All in, the venture's total cost could surpass $36-billion. Mr. Culbert stressed that when examining the entire venture from wellhead to terminal, Canadian content is high.

"When you look at the magnitude of jobs that we're creating with the whole package, it's quite staggering," he said, adding that in northeastern B.C., where Petronas unit Progress Energy is drilling up a storm, more than 6,000 Canadians have jobs on Progress-commissioned rigs and with associated suppliers.

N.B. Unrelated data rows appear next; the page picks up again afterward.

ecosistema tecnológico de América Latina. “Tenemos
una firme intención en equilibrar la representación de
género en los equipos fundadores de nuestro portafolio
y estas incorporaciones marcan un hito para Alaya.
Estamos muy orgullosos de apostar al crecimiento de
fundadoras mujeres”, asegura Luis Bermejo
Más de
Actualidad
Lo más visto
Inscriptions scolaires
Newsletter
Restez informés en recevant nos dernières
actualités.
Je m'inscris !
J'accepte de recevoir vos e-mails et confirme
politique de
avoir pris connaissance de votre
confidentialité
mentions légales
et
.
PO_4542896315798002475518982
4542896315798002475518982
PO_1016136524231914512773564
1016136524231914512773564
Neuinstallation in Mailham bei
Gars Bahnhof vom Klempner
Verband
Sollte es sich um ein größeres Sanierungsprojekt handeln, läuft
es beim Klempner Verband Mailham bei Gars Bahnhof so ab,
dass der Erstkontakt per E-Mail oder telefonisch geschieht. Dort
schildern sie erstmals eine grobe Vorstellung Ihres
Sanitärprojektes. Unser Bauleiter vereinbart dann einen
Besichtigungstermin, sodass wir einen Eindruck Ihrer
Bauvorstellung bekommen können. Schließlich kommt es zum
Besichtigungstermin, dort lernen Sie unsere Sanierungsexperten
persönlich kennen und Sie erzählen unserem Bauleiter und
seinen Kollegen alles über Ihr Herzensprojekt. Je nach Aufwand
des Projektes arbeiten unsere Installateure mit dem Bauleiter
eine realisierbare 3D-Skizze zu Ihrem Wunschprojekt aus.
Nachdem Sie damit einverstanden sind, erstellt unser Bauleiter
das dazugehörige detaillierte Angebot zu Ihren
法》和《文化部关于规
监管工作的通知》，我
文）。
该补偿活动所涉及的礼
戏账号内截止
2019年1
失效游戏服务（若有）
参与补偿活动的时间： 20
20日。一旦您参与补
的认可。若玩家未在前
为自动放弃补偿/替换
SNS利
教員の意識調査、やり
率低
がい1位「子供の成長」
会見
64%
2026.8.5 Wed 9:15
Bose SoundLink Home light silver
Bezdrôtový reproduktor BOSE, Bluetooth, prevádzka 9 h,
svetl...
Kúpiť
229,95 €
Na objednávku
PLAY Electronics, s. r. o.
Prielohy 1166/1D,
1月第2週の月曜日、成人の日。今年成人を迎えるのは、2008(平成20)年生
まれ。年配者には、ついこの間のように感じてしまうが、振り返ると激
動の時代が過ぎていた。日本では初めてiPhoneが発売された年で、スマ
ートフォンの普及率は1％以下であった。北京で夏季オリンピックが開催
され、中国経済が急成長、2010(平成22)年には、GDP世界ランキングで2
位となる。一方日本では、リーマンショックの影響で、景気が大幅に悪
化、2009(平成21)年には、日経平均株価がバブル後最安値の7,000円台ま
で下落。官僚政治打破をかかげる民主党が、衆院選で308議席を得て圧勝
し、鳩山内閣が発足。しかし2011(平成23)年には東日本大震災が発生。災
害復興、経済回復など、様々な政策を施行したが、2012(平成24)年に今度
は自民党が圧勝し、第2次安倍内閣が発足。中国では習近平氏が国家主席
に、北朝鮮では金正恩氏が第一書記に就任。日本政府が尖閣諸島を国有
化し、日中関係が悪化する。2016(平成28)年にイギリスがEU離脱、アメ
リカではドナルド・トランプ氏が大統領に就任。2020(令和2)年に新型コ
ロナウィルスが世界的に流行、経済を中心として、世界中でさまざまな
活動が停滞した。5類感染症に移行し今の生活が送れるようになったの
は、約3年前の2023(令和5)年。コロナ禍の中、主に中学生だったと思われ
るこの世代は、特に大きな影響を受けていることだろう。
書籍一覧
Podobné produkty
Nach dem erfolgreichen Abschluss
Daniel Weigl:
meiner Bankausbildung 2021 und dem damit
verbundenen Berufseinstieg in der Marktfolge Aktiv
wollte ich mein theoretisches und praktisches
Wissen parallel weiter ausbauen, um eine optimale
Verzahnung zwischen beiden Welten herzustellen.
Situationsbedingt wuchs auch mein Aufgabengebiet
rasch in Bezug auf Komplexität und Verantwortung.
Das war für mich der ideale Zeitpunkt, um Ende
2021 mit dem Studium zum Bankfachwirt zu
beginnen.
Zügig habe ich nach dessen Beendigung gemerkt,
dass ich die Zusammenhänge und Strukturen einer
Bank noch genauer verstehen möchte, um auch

If Pacific NorthWest LNG approves the Lelu Island terminal, finding enough qualified Canadians won't be easy, Mr. Culbert said. About 500 workers would be required in the second half of 2015, then 2,500 people in 2016 as the building phase kicks off.

At the peak of the five-year construction period, from 2017 to 2018, at least 4,000 workers would be needed to build the export terminal, before tapering off to 1,500 people to complete the project in 2019.

A new report by the Skeena Watershed Conservation Coalition and consulting firm Sharp Six said that if Pacific NorthWest LNG embarks on construction in 2015, it will be competing against Alberta's oil sands for workers.

Rival projects also expected to compete for labour in northwest B.C. include two planned for Kitimat – Shell Canada Energy-led LNG Canada and Chevron Corp.-led Kitimat LNG. Australian media reported that Woodside Petroleum Ltd. of Australia is interested in acquiring Apache Corp.'s 50-per-cent stake in Kitimat LNG, a move that would provide a boost to the Chevron-led joint venture.

Pacific NorthWest LNG might take until the spring of 2015 to decide whether to forge ahead, analysts say.